According to organizations against human trafficking, out of 10 victims, 9 are never rescued, nevertheless, it is important to mention that children and men are also being forced into prostitution now. In regards to the criminals' modus operandi, in the majority of the cases, they establish a romantic relationship with the victim and somehow convince them to move in with them. Once the victim is away from their family, they start treating them differently and become violent towards women. Then they are forced into prostitution. In other cases, women are in charge of recruiting women. They often promise to give them a job in a northern state or abroad.

When comparing the statistics, the numbers reveal that during the first semester of 2019, human trafficking reports have increased by 9% in contrast with 2018. Furthermore, let's not forget the crisis that struck the few shelters for victims of human trafficking have experienced in recent months, which were affected by budget cuts.

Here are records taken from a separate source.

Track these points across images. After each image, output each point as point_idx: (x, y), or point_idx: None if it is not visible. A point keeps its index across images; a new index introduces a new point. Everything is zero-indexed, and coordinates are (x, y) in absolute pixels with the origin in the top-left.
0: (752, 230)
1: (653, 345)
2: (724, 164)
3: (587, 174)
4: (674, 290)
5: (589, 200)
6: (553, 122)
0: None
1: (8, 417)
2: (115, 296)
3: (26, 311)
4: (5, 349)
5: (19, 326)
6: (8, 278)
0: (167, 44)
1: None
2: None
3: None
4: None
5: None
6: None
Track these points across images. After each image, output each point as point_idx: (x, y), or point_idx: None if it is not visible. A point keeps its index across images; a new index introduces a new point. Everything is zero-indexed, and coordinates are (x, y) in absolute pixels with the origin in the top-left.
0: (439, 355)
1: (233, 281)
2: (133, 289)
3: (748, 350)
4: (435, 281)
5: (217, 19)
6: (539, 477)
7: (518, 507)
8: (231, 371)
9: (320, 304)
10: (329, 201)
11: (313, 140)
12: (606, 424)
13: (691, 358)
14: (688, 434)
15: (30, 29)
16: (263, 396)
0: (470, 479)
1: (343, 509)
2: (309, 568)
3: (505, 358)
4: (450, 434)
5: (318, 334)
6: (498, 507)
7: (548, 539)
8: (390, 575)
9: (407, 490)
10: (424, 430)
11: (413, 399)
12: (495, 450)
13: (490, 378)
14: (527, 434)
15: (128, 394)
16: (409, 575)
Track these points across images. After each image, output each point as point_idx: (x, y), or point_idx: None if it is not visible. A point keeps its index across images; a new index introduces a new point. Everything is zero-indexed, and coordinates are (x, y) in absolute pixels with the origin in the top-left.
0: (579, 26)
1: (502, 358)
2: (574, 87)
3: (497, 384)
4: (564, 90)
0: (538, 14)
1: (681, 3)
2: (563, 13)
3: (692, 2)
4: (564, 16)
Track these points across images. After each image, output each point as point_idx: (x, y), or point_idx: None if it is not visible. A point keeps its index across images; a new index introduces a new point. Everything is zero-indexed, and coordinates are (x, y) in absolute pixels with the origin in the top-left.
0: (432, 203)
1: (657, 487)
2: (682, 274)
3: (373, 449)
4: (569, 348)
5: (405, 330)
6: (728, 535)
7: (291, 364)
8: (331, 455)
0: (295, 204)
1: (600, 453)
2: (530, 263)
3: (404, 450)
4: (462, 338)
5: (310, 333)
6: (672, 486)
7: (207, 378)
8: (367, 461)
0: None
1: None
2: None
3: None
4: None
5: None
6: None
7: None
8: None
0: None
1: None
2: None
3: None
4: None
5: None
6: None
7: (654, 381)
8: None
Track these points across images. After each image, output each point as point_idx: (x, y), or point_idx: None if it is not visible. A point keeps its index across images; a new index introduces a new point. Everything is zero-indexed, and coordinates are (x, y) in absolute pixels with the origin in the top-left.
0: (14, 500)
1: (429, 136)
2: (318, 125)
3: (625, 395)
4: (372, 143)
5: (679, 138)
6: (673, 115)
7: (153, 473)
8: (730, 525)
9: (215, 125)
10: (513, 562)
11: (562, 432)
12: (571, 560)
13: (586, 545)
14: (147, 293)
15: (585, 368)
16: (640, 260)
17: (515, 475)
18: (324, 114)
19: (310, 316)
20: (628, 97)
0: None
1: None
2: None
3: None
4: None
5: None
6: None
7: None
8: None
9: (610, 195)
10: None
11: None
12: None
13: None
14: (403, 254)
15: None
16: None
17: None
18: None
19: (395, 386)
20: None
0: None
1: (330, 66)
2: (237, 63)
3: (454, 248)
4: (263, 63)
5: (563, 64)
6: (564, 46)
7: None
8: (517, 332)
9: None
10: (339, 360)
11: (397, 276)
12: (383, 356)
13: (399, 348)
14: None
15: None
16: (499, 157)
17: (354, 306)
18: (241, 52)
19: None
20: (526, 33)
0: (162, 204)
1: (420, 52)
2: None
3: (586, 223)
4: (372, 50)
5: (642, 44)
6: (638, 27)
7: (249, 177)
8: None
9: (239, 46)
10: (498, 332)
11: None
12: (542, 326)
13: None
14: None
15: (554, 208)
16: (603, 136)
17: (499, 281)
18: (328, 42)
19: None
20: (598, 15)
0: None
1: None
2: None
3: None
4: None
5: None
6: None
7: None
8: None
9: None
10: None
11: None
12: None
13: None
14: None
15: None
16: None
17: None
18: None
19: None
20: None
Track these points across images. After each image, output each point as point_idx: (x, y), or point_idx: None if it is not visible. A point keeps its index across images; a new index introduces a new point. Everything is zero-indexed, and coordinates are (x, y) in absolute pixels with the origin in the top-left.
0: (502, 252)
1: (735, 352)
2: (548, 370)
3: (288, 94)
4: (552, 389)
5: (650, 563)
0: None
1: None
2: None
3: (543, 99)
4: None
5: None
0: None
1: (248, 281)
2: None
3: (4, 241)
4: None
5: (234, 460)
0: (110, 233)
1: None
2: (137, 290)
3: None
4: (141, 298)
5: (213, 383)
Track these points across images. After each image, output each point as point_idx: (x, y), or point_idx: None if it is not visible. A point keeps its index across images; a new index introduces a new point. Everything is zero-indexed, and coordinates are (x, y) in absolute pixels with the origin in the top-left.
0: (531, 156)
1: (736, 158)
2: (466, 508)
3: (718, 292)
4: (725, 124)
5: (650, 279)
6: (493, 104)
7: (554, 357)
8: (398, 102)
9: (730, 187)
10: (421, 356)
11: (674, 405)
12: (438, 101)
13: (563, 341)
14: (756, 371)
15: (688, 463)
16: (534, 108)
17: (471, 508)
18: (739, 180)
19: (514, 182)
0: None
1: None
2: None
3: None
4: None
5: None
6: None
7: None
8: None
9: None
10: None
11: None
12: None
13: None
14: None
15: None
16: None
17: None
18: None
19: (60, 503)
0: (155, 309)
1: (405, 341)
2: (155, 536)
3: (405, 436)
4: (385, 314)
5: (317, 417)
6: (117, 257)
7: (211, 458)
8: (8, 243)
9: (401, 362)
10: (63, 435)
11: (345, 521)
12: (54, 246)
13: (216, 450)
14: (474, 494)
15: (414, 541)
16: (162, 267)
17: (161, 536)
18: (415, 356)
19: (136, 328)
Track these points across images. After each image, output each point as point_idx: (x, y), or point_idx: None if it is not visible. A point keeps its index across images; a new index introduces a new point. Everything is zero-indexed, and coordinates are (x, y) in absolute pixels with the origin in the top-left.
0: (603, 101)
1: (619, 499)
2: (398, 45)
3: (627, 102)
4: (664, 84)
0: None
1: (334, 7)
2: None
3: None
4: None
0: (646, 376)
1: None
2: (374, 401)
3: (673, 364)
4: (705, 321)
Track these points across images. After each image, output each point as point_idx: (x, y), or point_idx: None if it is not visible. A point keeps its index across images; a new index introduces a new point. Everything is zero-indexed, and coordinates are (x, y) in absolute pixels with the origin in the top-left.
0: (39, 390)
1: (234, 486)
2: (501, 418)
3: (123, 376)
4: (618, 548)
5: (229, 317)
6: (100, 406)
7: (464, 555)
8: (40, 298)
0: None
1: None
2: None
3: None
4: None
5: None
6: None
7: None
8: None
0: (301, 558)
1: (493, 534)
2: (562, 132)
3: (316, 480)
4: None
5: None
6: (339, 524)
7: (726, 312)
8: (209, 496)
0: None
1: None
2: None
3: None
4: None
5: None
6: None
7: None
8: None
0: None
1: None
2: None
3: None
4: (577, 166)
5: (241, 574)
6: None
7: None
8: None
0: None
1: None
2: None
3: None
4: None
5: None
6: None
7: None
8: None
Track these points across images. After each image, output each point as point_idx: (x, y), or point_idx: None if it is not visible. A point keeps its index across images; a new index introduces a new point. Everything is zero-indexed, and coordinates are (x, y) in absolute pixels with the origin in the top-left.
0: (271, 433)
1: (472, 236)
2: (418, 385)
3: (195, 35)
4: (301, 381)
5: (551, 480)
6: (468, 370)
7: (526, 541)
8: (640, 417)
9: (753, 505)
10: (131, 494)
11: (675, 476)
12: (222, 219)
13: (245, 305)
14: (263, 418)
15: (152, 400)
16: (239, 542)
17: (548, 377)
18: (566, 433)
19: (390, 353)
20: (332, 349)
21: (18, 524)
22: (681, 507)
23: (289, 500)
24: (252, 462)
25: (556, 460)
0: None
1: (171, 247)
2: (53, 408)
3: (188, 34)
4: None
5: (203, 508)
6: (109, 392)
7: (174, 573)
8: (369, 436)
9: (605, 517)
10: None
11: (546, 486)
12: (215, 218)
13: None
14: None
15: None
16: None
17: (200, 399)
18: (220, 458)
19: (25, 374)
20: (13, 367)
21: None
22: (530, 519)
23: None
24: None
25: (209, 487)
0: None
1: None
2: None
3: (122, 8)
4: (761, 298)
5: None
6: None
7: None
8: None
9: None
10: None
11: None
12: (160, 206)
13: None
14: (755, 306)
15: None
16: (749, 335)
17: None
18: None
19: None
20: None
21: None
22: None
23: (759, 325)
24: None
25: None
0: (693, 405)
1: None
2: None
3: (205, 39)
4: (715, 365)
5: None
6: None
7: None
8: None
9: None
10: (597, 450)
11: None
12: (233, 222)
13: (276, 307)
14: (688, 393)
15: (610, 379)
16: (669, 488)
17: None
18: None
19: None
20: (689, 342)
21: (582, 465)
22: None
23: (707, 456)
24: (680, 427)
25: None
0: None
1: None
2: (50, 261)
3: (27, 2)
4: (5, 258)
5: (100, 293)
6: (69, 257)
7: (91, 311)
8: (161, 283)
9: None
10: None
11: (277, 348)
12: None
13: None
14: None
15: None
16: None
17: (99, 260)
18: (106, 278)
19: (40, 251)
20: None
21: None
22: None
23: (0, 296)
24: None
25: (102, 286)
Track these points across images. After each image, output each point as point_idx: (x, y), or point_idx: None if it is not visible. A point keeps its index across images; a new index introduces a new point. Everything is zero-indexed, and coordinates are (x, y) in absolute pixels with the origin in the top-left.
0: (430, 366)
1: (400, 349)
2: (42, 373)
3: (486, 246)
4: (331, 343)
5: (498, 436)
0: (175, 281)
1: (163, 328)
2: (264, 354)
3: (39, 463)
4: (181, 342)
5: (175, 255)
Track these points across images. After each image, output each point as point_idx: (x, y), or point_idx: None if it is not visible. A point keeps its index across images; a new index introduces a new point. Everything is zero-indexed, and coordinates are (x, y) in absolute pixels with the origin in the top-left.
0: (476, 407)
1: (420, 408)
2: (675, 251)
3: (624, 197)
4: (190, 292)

For years, the government and society's priority has been to fight other forms of organized crime such as drug dealing, smuggling, fuel theft, and arms trafficking, but out of humanitarian sense, human trafficking should be the main priority. It would be expected that the new government, which took office in December 2018 and has said it will implement a gender perspective and would support the causes of the feminist movement, takes actions and creates a specific strategy to eradicate this crime but not imprison those who are forced into prostitution but rather punish those promote this crime by paying for it, perpetuating the sexual exploitation of women and children.